MP and RSV were the most common pathogens in respiratory tract infection in hospitalized children. The novel virus included hMPV and HBoV, which also played an important role in ARI. Different pathogens were prevalent in different ages; with respective seasonal distribution and characteristics.

摘要

目的

阐明2005年至2011年苏州住院儿童急性呼吸道感染(ARI)的病因。

方法

选取2005年9月至2011年10月在苏州大学附属儿童医院住院的10243例ARI患儿纳入研究。收集临床资料,采集鼻咽抽吸物和血清样本进行多病原体检测。采用直接免疫荧光法检测呼吸道合胞病毒(RSV)、甲型和乙型流感病毒(IV-A、IV-B)、1-3型副流感病毒(PIV-1-PIV-3)和腺病毒(ADV)。

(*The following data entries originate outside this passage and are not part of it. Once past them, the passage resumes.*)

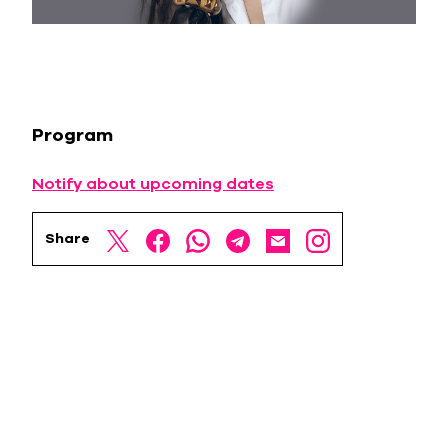
Program
Notify about upcoming dates
Share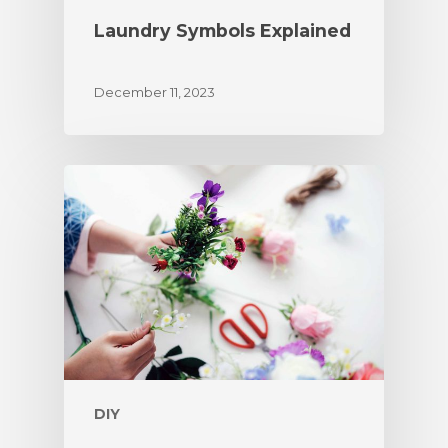
Laundry Symbols Explained
December 11, 2023
DIY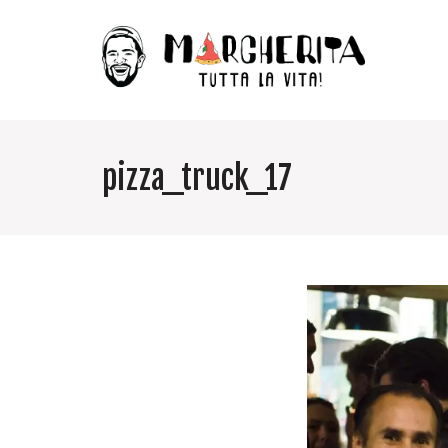
pizza_truck_17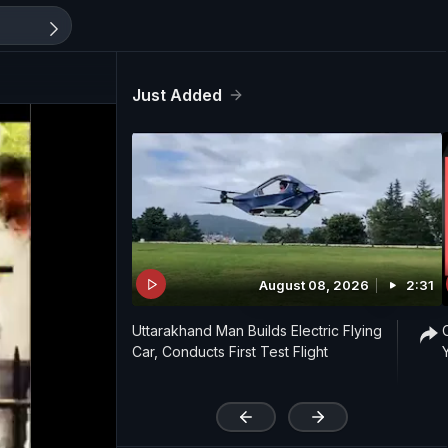
Just Added
August 08, 2026
2:31
Uttarakhand Man Builds Electric Flying
Car, Conducts First Test Flight
'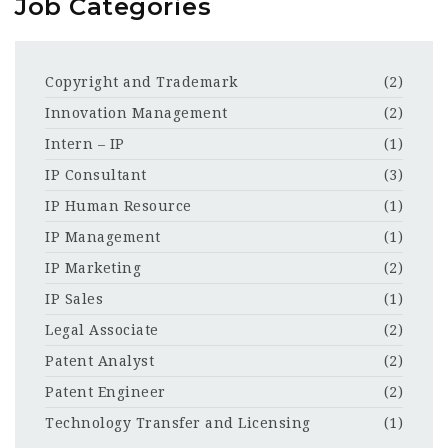
Job Categories
Copyright and Trademark
(2)
Innovation Management
(2)
Intern – IP
(1)
IP Consultant
(3)
IP Human Resource
(1)
IP Management
(1)
IP Marketing
(2)
IP Sales
(1)
Legal Associate
(2)
Patent Analyst
(2)
Patent Engineer
(2)
Technology Transfer and Licensing
(1)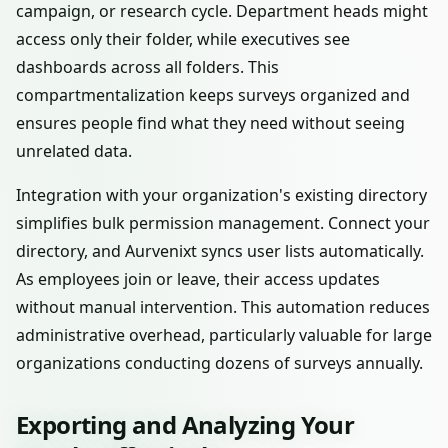
campaign, or research cycle. Department heads might
access only their folder, while executives see
dashboards across all folders. This
compartmentalization keeps surveys organized and
ensures people find what they need without seeing
unrelated data.
Integration with your organization's existing directory
simplifies bulk permission management. Connect your
directory, and Aurvenixt syncs user lists automatically.
As employees join or leave, their access updates
without manual intervention. This automation reduces
administrative overhead, particularly valuable for large
organizations conducting dozens of surveys annually.
Exporting and Analyzing Your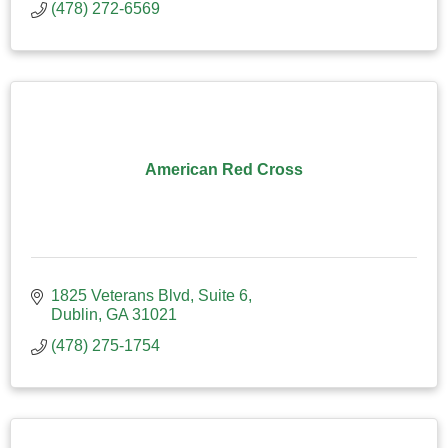
(478) 272-6569
American Red Cross
1825 Veterans Blvd
Suite 6
Dublin
GA
31021
(478) 275-1754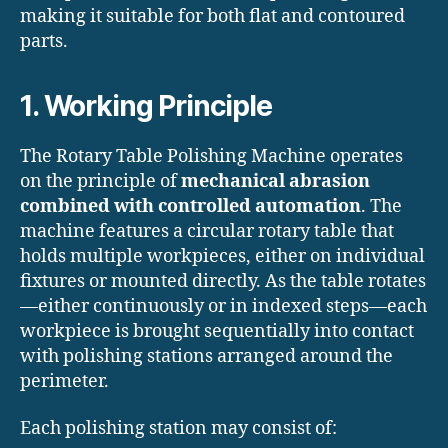
making it suitable for both flat and contoured
parts.
1. Working Principle
The Rotary Table Polishing Machine operates
on the principle of
mechanical abrasion
combined with controlled automation
. The
machine features a circular rotary table that
holds multiple workpieces, either on individual
fixtures or mounted directly. As the table rotates
—either continuously or in indexed steps—each
workpiece is brought sequentially into contact
with polishing stations arranged around the
perimeter.
Each polishing station may consist of: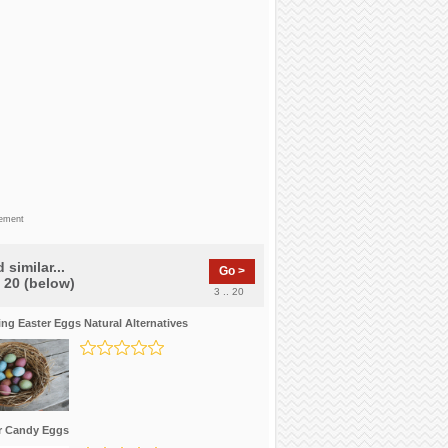
sement
 similar...
Go >
f 20 (below)
3 .. 20
ing Easter Eggs Natural Alternatives
r Candy Eggs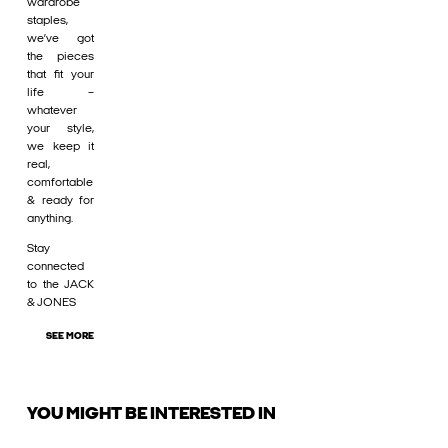
wardrobe
staples,
we’ve got
the pieces
that fit your
life –
whatever
your style,
we keep it
real,
comfortable
& ready for
anything.
Stay
connected
to the JACK
& JONES
SEE MORE
YOU MIGHT BE INTERESTED IN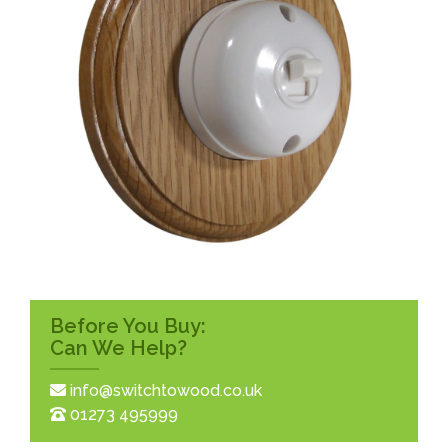
Before You Buy:
Can We Help?
info@switchtowood.co.uk
01273 495999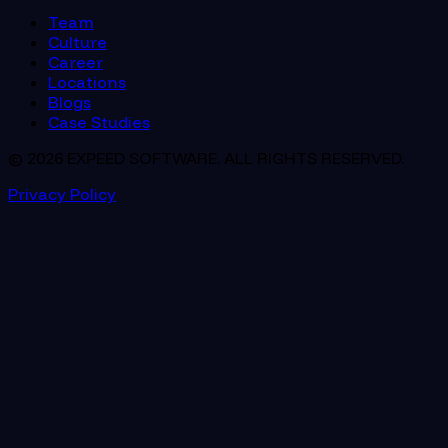
Team
Culture
Career
Locations
Blogs
Case Studies
© 2026 EXPEED SOFTWARE. ALL RIGHTS RESERVED.
Privacy Policy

采用荧光定量PCR检测人博卡病毒(HBoV)、肺炎支原体(MP)和肺炎衣原体(CP),采用逆转录PCR(RT-PCR)检测人偏肺病毒(hMPV)。应用痰培养检测细菌感染,采用定量ELISA检测MP和CP的特异性抗体。分析上述检测结果,探讨不同年龄段儿童中流行的病原体以及该疾病的季节分布和特征。

结果

10243例住院患儿中,5871例至少检测到一种病原体,总阳性率为57.32%;其中病毒样本3326例,阳性率为32.47%(3326/10243),细菌样本2870例,阳性率为28.02%(2870/10243),非典型病原体样本2759例,阳性率为(2759/10243)。MP是最常见的病原体,检出率为25.74%(2637/10243)。RSV(6个月)或PIV-3(8个月)感染患儿的年龄中位数低于所有住院患儿的年龄中位数(12个月)(χ(2)=380.992,34.826,P<0.05)。而ADV(42个月)、HBoV(14个月)或IV-A(24个月)感染患儿的年龄中位数高于所有住院患儿的年龄中位数(χ(2)=83.583,13.169,18.012,P<0.05)。MP(30个月)、肺炎链球菌(17个月)或副流感嗜血杆菌(21个月)感染患儿的年龄中位数高于所有住院患儿的年龄中位数(χ(2)=728.299,60.463,8.803,P<0.05)。年龄小于6个月、7-12个月、2-3岁、4-5岁和6岁以上儿童组中RSV的检出率分别为25.59%(840/3283)、17.05%(333/1953)、11.85%(310/2615)、6.68%(90/1347)和2.87%(30/1045);随年龄增长而降低(χ(2)=178.46,P<0.01)。相反,MP的阳性率随年龄增长而升高(χ(2)=379.21,P<0.01)。上述组中的比例分别为8.25%(271/3283)、19.46%(380/1953)、33.00%(863/2)、41.43%(558/1347)、54.07%(565/1045)。RSV和IV-A在冬季流行,检出率分别为35.73%(941/2634)和4.44%(117/2634)。hMPV感染在春季常见,检出率为10.55%(278/2634);而HBoV感染在夏季和秋季常见,阳性率分别为9.99%(149/1491)和9.71%(98/1009)。MP和CP在夏季检出率较高,分别高达31.2(819/2619)和10.07%(43/427)。RSV是细支气管炎中最常见的病原体(33.27%(866/2603)),MP是支气管肺炎(26.05%(1152/4422))和大叶性肺炎(52.25%(267/511))中最常见的病原体。

结论

MP和RSV是住院儿童呼吸道感染最常见的病原体。新型病毒包括hMPV和HBoV,它们在ARI中也起重要作用。不同病原体在不同年龄段流行,有各自的季节分布和特征。